>>
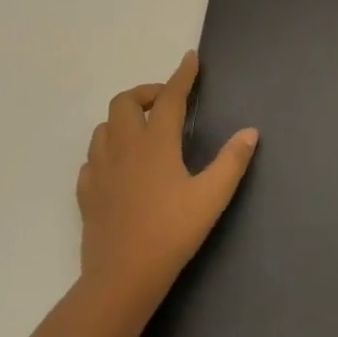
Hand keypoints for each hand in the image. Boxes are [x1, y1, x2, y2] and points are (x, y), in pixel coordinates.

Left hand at [76, 51, 257, 320]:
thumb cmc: (171, 233)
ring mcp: (100, 169)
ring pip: (104, 127)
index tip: (190, 59)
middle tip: (166, 103)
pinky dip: (107, 150)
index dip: (182, 75)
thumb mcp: (212, 197)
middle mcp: (124, 147)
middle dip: (146, 93)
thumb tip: (250, 132)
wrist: (122, 277)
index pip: (169, 97)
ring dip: (123, 119)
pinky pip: (92, 158)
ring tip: (143, 131)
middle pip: (124, 102)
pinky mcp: (86, 192)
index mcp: (155, 143)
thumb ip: (232, 161)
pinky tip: (120, 166)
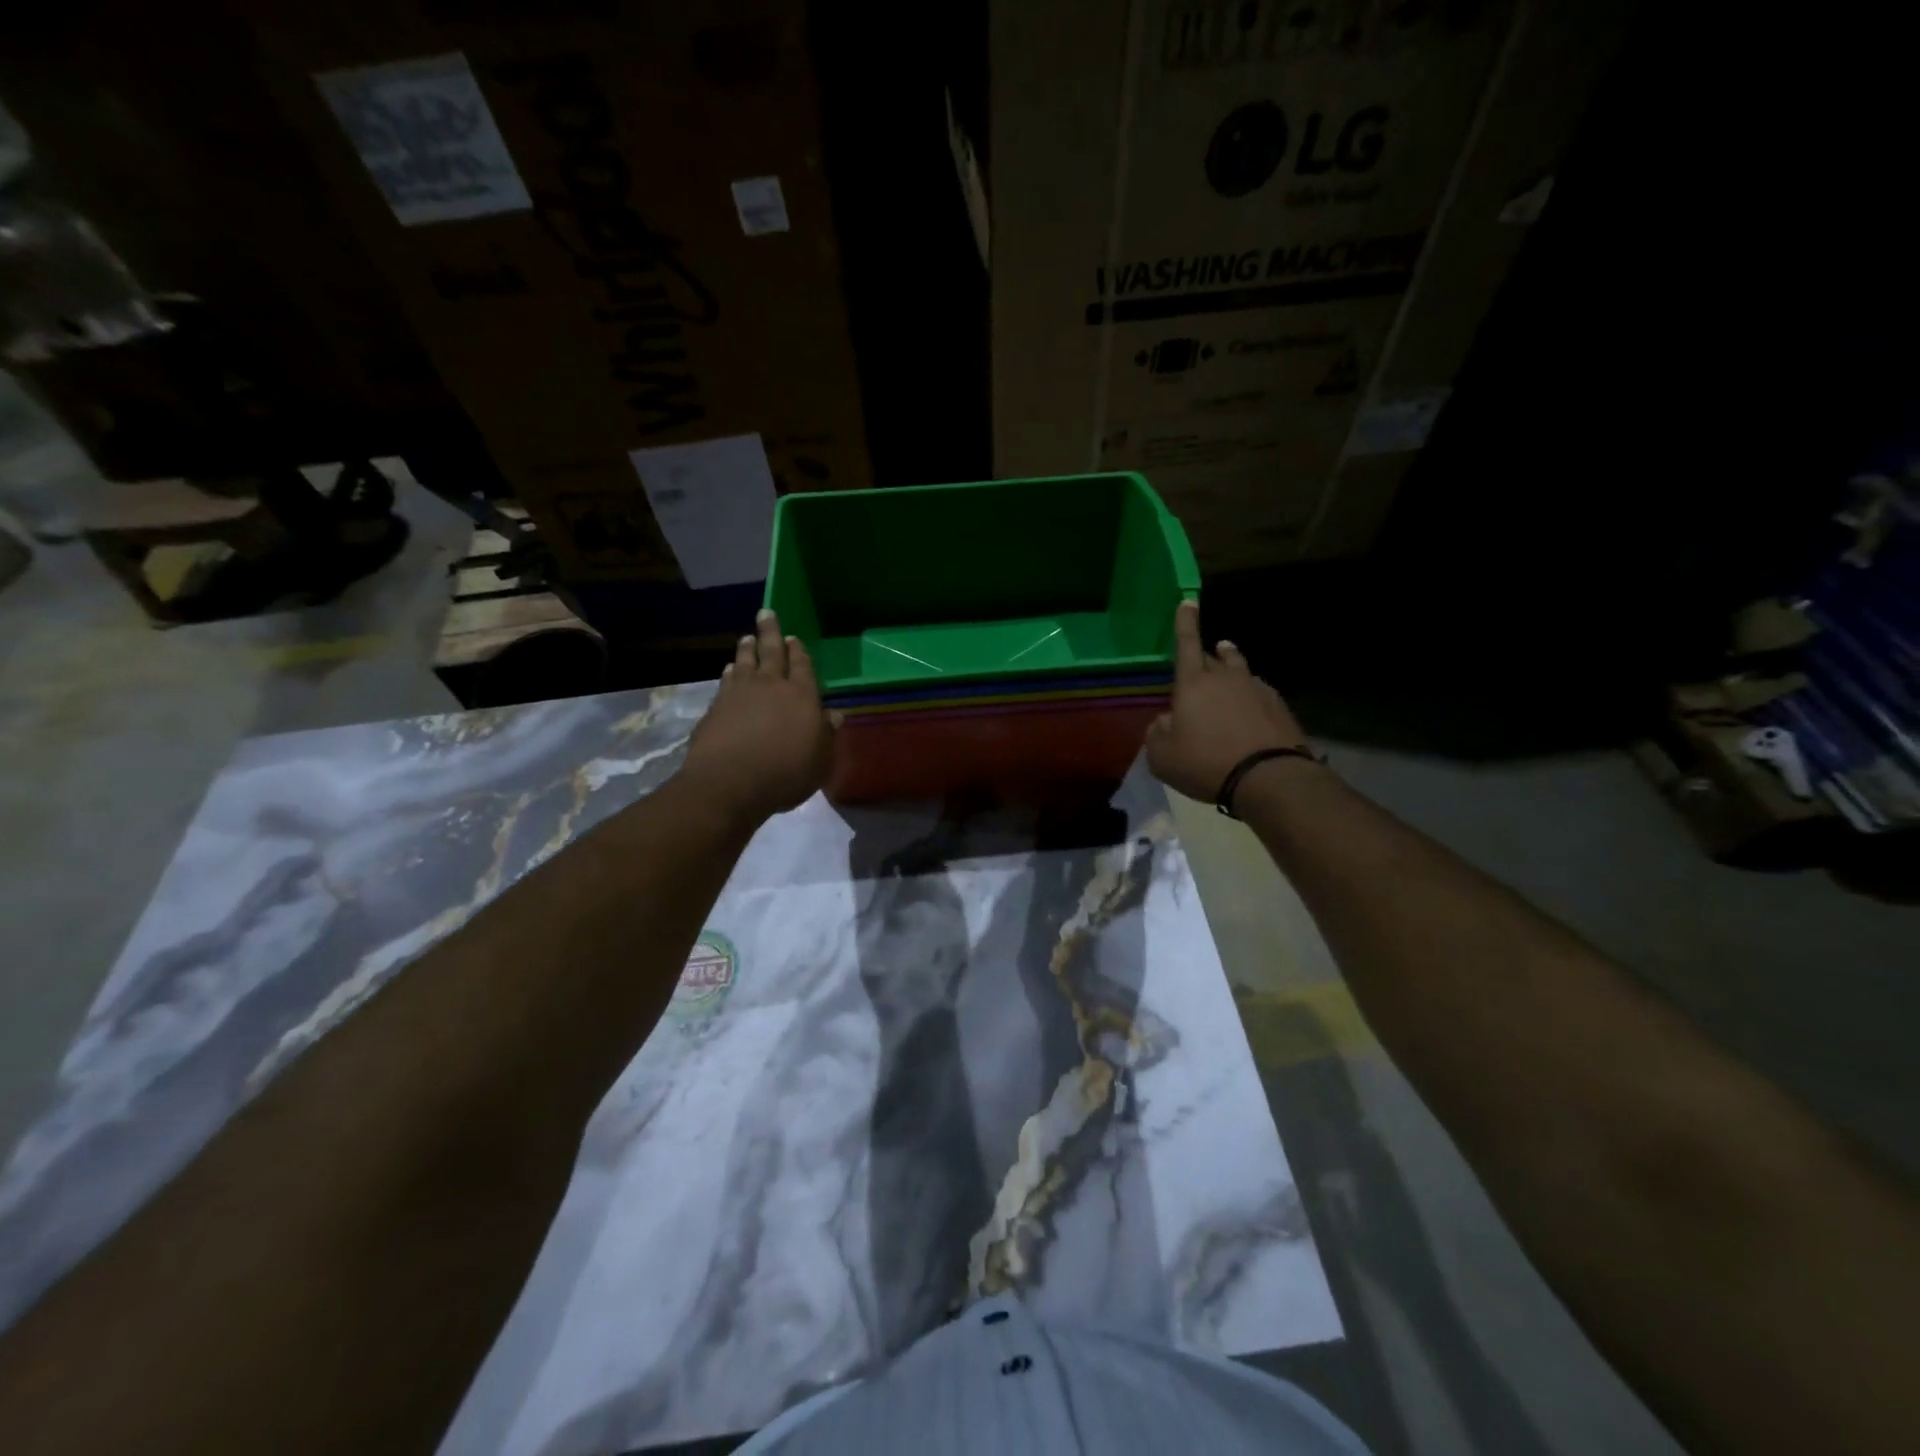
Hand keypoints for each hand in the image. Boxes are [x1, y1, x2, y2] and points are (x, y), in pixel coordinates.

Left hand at [679, 609, 838, 825]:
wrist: (730, 783)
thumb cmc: (786, 773)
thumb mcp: (820, 760)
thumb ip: (826, 735)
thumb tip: (834, 715)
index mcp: (802, 695)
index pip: (802, 665)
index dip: (798, 651)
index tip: (794, 637)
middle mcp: (770, 686)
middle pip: (771, 652)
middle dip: (770, 632)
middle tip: (766, 613)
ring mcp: (739, 694)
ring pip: (744, 662)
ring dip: (747, 649)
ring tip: (747, 638)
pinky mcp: (715, 708)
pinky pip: (725, 681)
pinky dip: (729, 673)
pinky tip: (728, 671)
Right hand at [1146, 600, 1310, 804]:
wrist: (1268, 777)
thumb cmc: (1205, 763)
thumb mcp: (1162, 756)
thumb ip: (1157, 733)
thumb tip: (1165, 722)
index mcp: (1193, 684)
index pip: (1186, 644)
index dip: (1185, 622)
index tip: (1188, 600)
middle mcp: (1225, 678)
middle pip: (1215, 656)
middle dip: (1206, 654)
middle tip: (1202, 657)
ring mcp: (1256, 690)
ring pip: (1240, 669)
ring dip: (1231, 665)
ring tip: (1229, 663)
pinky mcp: (1279, 707)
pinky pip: (1259, 692)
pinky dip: (1250, 696)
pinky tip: (1250, 709)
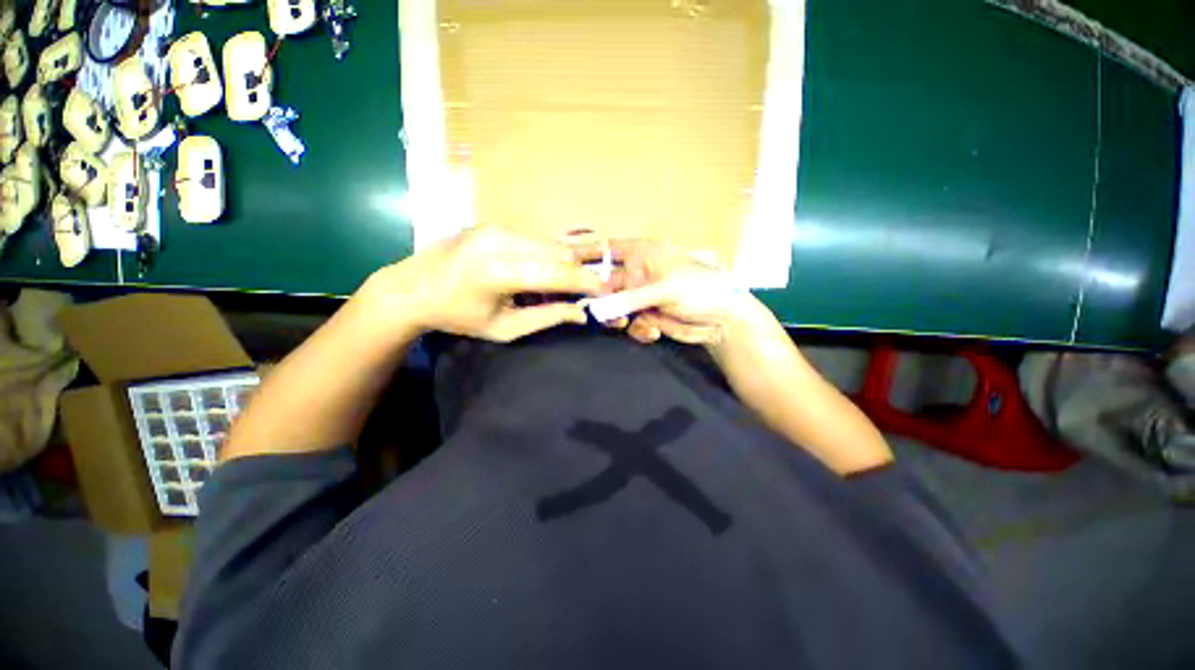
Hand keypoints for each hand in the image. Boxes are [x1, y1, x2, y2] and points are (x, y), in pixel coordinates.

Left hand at [364, 226, 602, 341]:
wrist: (411, 288)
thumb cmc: (458, 316)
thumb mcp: (504, 328)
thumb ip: (546, 318)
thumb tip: (581, 312)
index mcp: (497, 271)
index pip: (556, 273)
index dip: (586, 282)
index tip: (607, 290)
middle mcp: (500, 240)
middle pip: (558, 252)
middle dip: (579, 271)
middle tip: (588, 290)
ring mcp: (496, 227)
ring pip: (549, 242)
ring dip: (564, 262)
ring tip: (564, 284)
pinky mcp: (494, 223)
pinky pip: (534, 239)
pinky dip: (547, 255)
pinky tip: (542, 271)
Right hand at [587, 239, 765, 346]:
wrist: (723, 319)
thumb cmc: (700, 290)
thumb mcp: (666, 289)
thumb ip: (631, 297)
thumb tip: (600, 306)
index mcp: (644, 255)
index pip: (608, 249)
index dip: (588, 254)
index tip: (567, 264)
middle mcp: (639, 273)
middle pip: (607, 284)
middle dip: (605, 300)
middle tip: (607, 313)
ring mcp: (642, 296)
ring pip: (616, 308)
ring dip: (622, 319)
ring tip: (639, 324)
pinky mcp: (648, 316)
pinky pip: (630, 324)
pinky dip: (639, 330)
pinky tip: (654, 332)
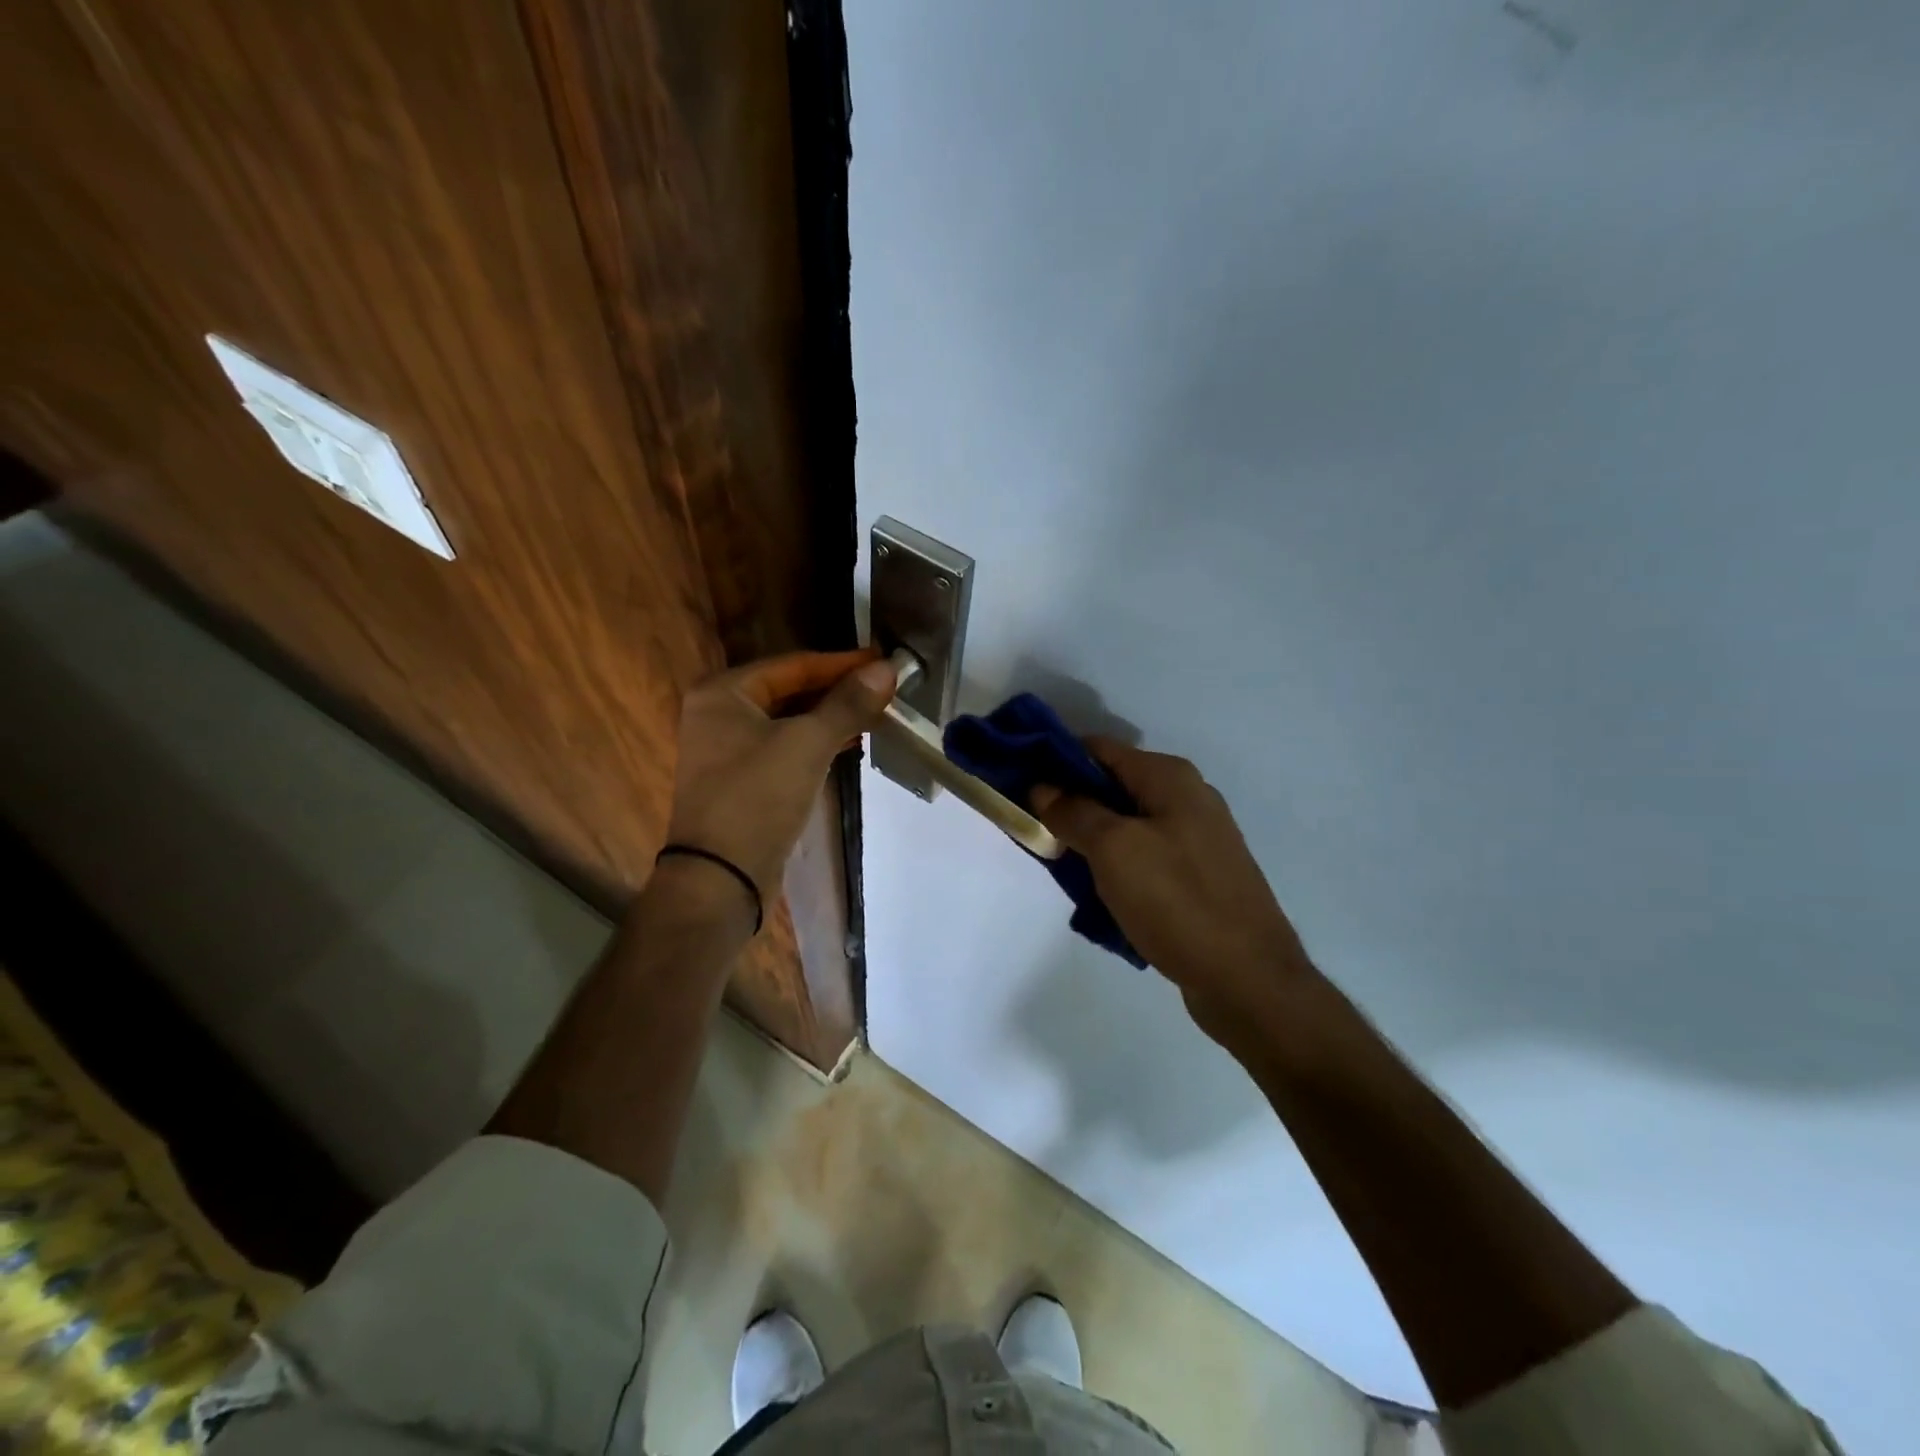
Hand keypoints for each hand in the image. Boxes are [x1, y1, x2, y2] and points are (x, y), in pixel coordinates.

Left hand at [664, 650, 896, 909]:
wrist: (721, 877)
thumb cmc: (758, 797)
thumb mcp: (807, 743)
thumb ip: (847, 703)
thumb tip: (887, 668)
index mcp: (723, 693)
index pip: (793, 665)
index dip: (841, 663)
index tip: (883, 661)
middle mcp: (718, 714)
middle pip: (789, 690)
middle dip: (837, 690)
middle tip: (883, 688)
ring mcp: (726, 750)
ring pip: (788, 720)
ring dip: (830, 716)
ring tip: (874, 713)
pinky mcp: (740, 781)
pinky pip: (784, 747)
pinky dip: (816, 742)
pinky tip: (847, 743)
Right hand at [1031, 739, 1313, 1048]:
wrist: (1248, 980)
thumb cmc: (1177, 902)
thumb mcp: (1114, 849)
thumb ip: (1074, 812)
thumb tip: (1043, 786)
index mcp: (1170, 778)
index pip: (1099, 749)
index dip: (1057, 760)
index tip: (1019, 782)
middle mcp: (1188, 798)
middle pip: (1113, 786)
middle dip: (1071, 803)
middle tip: (1034, 829)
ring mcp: (1197, 838)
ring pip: (1127, 824)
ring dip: (1091, 839)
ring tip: (1059, 863)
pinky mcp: (1199, 875)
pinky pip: (1145, 856)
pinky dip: (1116, 866)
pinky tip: (1097, 892)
<<
** What is needed **
Retype the data in full. Images do not go in the copy.

** Exercise output **
Hand keypoints for each hand in the image. Boxes are [x1, y1, x2, y2] and points are (x, y), in pixel coordinates.

Left hand at [76, 51, 257, 320]:
thumb cmc: (171, 233)
ring mcp: (100, 169)
ring pip: (104, 127)
index tip: (190, 59)
middle tip: (166, 103)
pinky dip: (107, 150)
index dip: (182, 75)
thumb mcp: (212, 197)
middle mcp: (124, 147)
middle dip: (146, 93)
thumb tip: (250, 132)
wrist: (122, 277)
index pip: (169, 97)
ring dip: (123, 119)
pinky pip: (92, 158)
ring tip: (143, 131)
middle pip: (124, 102)
pinky mcp: (86, 192)
index mcp: (155, 143)
thumb ip: (232, 161)
pinky tip: (120, 166)
Hand keypoints for each hand in the image. Boxes are [x1, y1, x2, y2] and points are (x, y), in pixel coordinates.

Left hand at [679, 609, 838, 825]:
wrist: (730, 783)
thumb cmc: (786, 773)
thumb mcp: (820, 760)
thumb ip: (826, 735)
thumb tip: (834, 715)
index mcp: (802, 695)
index pip: (802, 665)
index dip: (798, 651)
index tip: (794, 637)
middle mcp: (770, 686)
middle pip: (771, 652)
middle dip: (770, 632)
middle tip: (766, 613)
ring mcp: (739, 694)
ring pip: (744, 662)
ring dip: (747, 649)
ring tip: (747, 638)
pinky mcp: (715, 708)
pinky pip: (725, 681)
pinky dip: (729, 673)
pinky tip: (728, 671)
Right hand at [1146, 600, 1310, 804]:
wrist: (1268, 777)
thumb cmc: (1205, 763)
thumb mcp: (1162, 756)
thumb ip: (1157, 733)
thumb tip: (1165, 722)
index mcp: (1193, 684)
index pip: (1186, 644)
index dip: (1185, 622)
index tip: (1188, 600)
middle mcp: (1225, 678)
middle pip: (1215, 656)
middle dip: (1206, 654)
middle tip: (1202, 657)
ring mcp: (1256, 690)
ring pip: (1240, 669)
ring dip: (1231, 665)
ring tip: (1229, 663)
pinky mcp: (1279, 707)
pinky pip: (1259, 692)
pinky dip: (1250, 696)
pinky tip: (1250, 709)
Hand keypoints for each hand in the image. Boxes are [x1, y1, x2, y2] and points are (x, y), in pixel coordinates.

Left hand at [364, 226, 602, 341]:
wrist: (411, 288)
thumb cmc: (458, 316)
thumb mcp: (504, 328)
thumb ip: (546, 318)
thumb tip: (581, 312)
index mcp: (497, 271)
index pip: (556, 273)
index dip: (586, 282)
index tip: (607, 290)
middle mcp: (500, 240)
middle pip: (558, 252)
middle dip: (579, 271)
middle tip: (588, 290)
ring mcp: (496, 227)
ring pip: (549, 242)
ring dip: (564, 262)
ring tip: (564, 284)
pinky mcp: (494, 223)
pinky pip: (534, 239)
pinky dip: (547, 255)
pinky tip: (542, 271)
Right hand at [587, 239, 765, 346]:
wrist: (723, 319)
thumb cmc: (700, 290)
thumb mcp: (666, 289)
thumb ip: (631, 297)
thumb tip: (600, 306)
index mcp: (644, 255)
index pip: (608, 249)
index dip: (588, 254)
index tip: (567, 264)
middle mcp: (639, 273)
middle pip: (607, 284)
middle dip: (605, 300)
middle tip: (607, 313)
ring mcp: (642, 296)
ring pip: (616, 308)
ring dip: (622, 319)
ring tip: (639, 324)
pinky mcp: (648, 316)
pinky pip: (630, 324)
pinky dip: (639, 330)
pinky tip: (654, 332)
Hand keypoints for each hand in the image. Boxes are [x1, y1, x2, y2] and points are (x, y), in pixel coordinates.

Left hand at [664, 650, 896, 909]:
wrist: (721, 877)
thumb cmc: (758, 797)
thumb mcp: (807, 743)
thumb ip: (847, 703)
thumb tip: (887, 668)
index mcp: (723, 693)
index pip: (793, 665)
index dip: (841, 663)
index tip: (883, 661)
middle mcp: (718, 714)
middle pip: (789, 690)
middle dip: (837, 690)
middle tip: (883, 688)
ring mcp: (726, 750)
ring pip: (788, 720)
ring dip: (830, 716)
ring tip: (874, 713)
pinky mcp: (740, 781)
pinky pip: (784, 747)
pinky dip: (816, 742)
pinky tip: (847, 743)
Right hand at [1031, 739, 1313, 1048]:
wrist: (1248, 980)
thumb cmc: (1177, 902)
thumb mcp: (1114, 849)
thumb ip: (1074, 812)
thumb tip: (1043, 786)
index mcp: (1170, 778)
index pip: (1099, 749)
index dip: (1057, 760)
index tip: (1019, 782)
middle mcp: (1188, 798)
middle pip: (1113, 786)
middle dip: (1071, 803)
middle tip: (1034, 829)
ring mcp: (1197, 838)
ring pip: (1127, 824)
ring dip: (1091, 839)
ring tip: (1059, 863)
pinky mcp: (1199, 875)
pinky pip: (1145, 856)
pinky dip: (1116, 866)
pinky tip: (1097, 892)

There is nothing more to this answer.